Conductive hydrogels are attractive to mimic electrophysiological environments of biological tissues and toward therapeutic applications. Injectable and conductive hydrogels are of particular interest for applications in 3D printing or for direct injection into tissues; however, current approaches to add conductivity to hydrogels are insufficient, leading to poor gelation, brittle properties, or insufficient conductivity. Here, an approach is developed using the jamming of microgels to form injectable granular hydrogels, where i) hydrogel microparticles (i.e., microgels) are formed with water‐in‐oil emulsions on microfluidics, ii) microgels are modified via an in situ metal reduction process, and iii) the microgels are jammed into a solid, permitting easy extrusion from a syringe.

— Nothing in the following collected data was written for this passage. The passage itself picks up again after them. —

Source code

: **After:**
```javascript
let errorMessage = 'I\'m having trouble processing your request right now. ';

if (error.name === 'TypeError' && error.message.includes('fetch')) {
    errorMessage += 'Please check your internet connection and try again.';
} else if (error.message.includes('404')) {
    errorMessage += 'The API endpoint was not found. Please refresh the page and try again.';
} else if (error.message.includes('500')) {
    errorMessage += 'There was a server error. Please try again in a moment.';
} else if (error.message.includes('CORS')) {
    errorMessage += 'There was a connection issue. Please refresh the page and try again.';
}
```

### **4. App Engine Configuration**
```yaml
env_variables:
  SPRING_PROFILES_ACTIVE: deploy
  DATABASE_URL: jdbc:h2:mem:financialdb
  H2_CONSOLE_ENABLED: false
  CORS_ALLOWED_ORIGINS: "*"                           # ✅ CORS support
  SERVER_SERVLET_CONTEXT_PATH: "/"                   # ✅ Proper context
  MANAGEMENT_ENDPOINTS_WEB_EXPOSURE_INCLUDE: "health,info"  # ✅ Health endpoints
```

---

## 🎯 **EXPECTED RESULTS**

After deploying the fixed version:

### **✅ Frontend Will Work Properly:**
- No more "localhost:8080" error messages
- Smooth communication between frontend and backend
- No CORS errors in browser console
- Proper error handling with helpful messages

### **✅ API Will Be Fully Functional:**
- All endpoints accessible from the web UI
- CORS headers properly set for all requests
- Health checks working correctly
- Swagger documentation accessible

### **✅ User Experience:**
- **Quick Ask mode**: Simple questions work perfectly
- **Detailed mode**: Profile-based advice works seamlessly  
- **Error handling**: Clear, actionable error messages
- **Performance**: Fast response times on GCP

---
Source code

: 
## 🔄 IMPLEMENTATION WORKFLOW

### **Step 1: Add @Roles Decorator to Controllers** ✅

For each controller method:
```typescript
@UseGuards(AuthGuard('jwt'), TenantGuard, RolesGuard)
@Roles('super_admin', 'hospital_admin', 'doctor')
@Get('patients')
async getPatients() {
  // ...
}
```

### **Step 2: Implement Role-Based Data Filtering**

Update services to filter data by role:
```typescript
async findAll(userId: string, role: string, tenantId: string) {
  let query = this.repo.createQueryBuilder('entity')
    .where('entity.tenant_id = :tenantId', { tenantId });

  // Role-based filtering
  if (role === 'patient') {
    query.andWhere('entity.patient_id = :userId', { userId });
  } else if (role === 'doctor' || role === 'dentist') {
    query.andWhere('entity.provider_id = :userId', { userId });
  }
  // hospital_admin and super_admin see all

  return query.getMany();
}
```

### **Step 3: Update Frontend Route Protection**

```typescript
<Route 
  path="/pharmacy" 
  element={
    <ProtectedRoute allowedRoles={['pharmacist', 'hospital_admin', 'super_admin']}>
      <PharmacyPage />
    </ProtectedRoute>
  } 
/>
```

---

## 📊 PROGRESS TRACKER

Due to the presence of metal nanoparticles at the jammed interface with high surface area in this unique design, the granular hydrogels have greater conductivity than non‐particle (i.e., bulk) hydrogels treated similarly or granular hydrogels either without metal nanoparticles or containing encapsulated nanoparticles. The conductivity of the granular hydrogels is easily modified through mixing conductive and non‐conductive microgels during fabrication and they can be applied to the 3D printing of lattices and to bridge muscle defects. The versatility of this conductive granular hydrogel will permit numerous applications where conductive materials are needed. Injectable and conductive granular hydrogels are introduced through the jamming of microgels containing gallol redox chemistry inspired by fruit browning phenomena, coupled with an in situ metal reduction process. The conductive hydrogels provide facile 3D printability with desirable conductivity of extruded filaments, as well as electrical tissue conduction for further biomedical applications related to electroactive tissues.